Autorem wpisu jest: Dorota Mrówka

Pomimo upału i wakacji, Klubowicze i tym razem nie zawiedli. Zjawili się tłumnie, by popróbować kalifornijskich win i posłuchać opowieści o tajemniczym związku pewnej książki i kilku słynnych zamachów. W Stanach Zjednoczonych, gdzie wszelkiego rodzaju spiskowe teorie są bardzo popularne, panuje opinia, że nic nie dzieje się przypadkowo. Dlatego powstają tam setki stron poświęconych rozwiązaniu zagadek, takich, jak  niewyjaśniona po dziś dzień śmierć Marylin Monroe, tajne eksperymenty naukowe CIA, czy ogólnoświatowy spisek służb specjalnych. W ten nurt idealnie wpisuje się więc historia rodu Kennedych oraz zamieszanie, jakie powstało wokół książki Salingera „Buszujący w zbożu”, która rzekomo łączy morderców JFK, RFK oraz Johna Lenonna i jest rodzajem wyzwalacza dla sterowanych umysłów. I teoria ta byłaby nawet wiarygodna, gdyby nie jeden mały, ale jak się okazało, istotny szczegół… 

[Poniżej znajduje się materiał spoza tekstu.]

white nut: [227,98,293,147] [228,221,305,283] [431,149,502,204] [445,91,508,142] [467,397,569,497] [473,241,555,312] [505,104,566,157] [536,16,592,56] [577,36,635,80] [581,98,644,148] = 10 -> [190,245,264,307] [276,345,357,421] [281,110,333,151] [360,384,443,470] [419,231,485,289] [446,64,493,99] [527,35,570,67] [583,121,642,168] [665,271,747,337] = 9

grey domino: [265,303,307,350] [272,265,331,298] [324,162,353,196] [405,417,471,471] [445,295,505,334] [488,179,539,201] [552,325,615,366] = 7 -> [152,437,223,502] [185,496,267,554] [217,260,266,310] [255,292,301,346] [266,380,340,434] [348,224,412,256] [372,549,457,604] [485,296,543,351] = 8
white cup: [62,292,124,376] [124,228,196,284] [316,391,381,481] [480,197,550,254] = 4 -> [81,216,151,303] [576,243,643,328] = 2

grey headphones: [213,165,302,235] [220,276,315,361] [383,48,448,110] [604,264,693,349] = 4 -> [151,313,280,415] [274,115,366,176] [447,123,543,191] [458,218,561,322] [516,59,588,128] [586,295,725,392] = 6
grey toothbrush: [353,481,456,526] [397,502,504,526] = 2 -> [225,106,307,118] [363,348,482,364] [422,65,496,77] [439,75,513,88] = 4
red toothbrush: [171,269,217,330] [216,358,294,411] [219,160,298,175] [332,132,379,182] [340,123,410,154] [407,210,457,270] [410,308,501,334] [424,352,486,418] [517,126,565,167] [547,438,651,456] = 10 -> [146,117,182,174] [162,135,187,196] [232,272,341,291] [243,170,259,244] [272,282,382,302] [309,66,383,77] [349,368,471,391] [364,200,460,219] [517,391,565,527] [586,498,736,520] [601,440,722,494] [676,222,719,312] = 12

Opowieściom o zamachach, szaleńcach, teczkach Hoovera i nigdy oficjalnie nie ujawnionym programie MK Ultra, towarzyszyła degustacja sześciu bardzo oryginalnych i smacznych win słonecznej Kalifornii. Warto tu dodać, że właśnie tam produkuje się aż 80% win amerykańskich, więcej niż w Burgundii i Bordeaux razem wziętych.
Odpowiednia gleba i zróżnicowany klimat czynią z tego stanu prawdziwy winiarski raj. Warunki te docenił już Cortes, który po podbiciu Meksyku w latach 20. XVI wieku, postanowił uczynić z Nowego Świata wielką winnicę – jednak z powodu nadprodukcji, która zaczęła zagrażać winom hiszpańskim, plany te spaliły na panewce. Król Hiszpanii zarządził bowiem systematyczne karczowanie winnic i przetrwały jedynie te najbardziej oddalone.
Duży wkład w rozwój amerykańskiego winiarstwa mieli natomiast mnisi przebywający na misjach, a także europejscy osadnicy szukający w Ameryce szczęścia. Jednym z nich był Francuz z Bordeaux o znaczącym nazwisku Luis Vigne (Winnica), który jako pierwszy zaczął sadzić szlachetne odmiany winogron sprowadzone z rodzinnej Francji. Jego winnica znajdowała się miejscu, gdzie dzisiaj stoi dworzec  w Los Angeles. Równie zasłużeni byli dwaj emigranci z Niemiec – Charles Kohler i John Frohling, którzy otworzyli pierwszą winiarnię w San Francisco. Trzeb tu także wspomnieć o traperze z Kentucky, Williamie Wolfskillu, właścicielu ogromnych piwnic.

Degustację win rozpoczęto od białego, ale wyrazistego wina Winston Hill Chardonnay (52 zł za butelkę). Wino to różni się znacznie od europejskiego chardonnay, jest bardziej intensywne, o wyraźnej nucie gruszki i minerałów.
Drugie wino to różowe Delicato White Zinfandel z 2002 roku (70 zł) – bardzo delikatne, ale przy tym uniwersalne, nadające się niemal do każdej potrawy. Idealne na upały, orzeźwiające i rześkie. Czerwone wina reprezentowały: Winston Hill Cabernet Sauvignon  z 2000 roku (55 zł) – z wyczuwalną nutą śliwki i jagody; zdecydowane, mocne Delicato Shiraz z 2002 roku (70 zł), Delicato Zinfandel z 2001 roku (70 zł) o smaku dojrzałej czarnej porzeczki i Monterra Merlot (115 zł) – finezyjne wino o owocowym smaku i aromacie, z nutą ziół, porzeczki oraz wiśni.

Pikantne historie, szlachetne wina – a wszystko to w kilka godzin, w katowickiej winiarni „Burgundia”. Bez ruszania się z miejsca odbyliśmy fascynującą podróż po kalifornijskich winnicach, odkrywaliśmy mity współczesnej Ameryki i rozwiązywaliśmy niewyjaśnione dotąd zagadki. Jak to na Klubie Konesera…

IV Klub Konesera odbył się 17 lipca 2005 roku.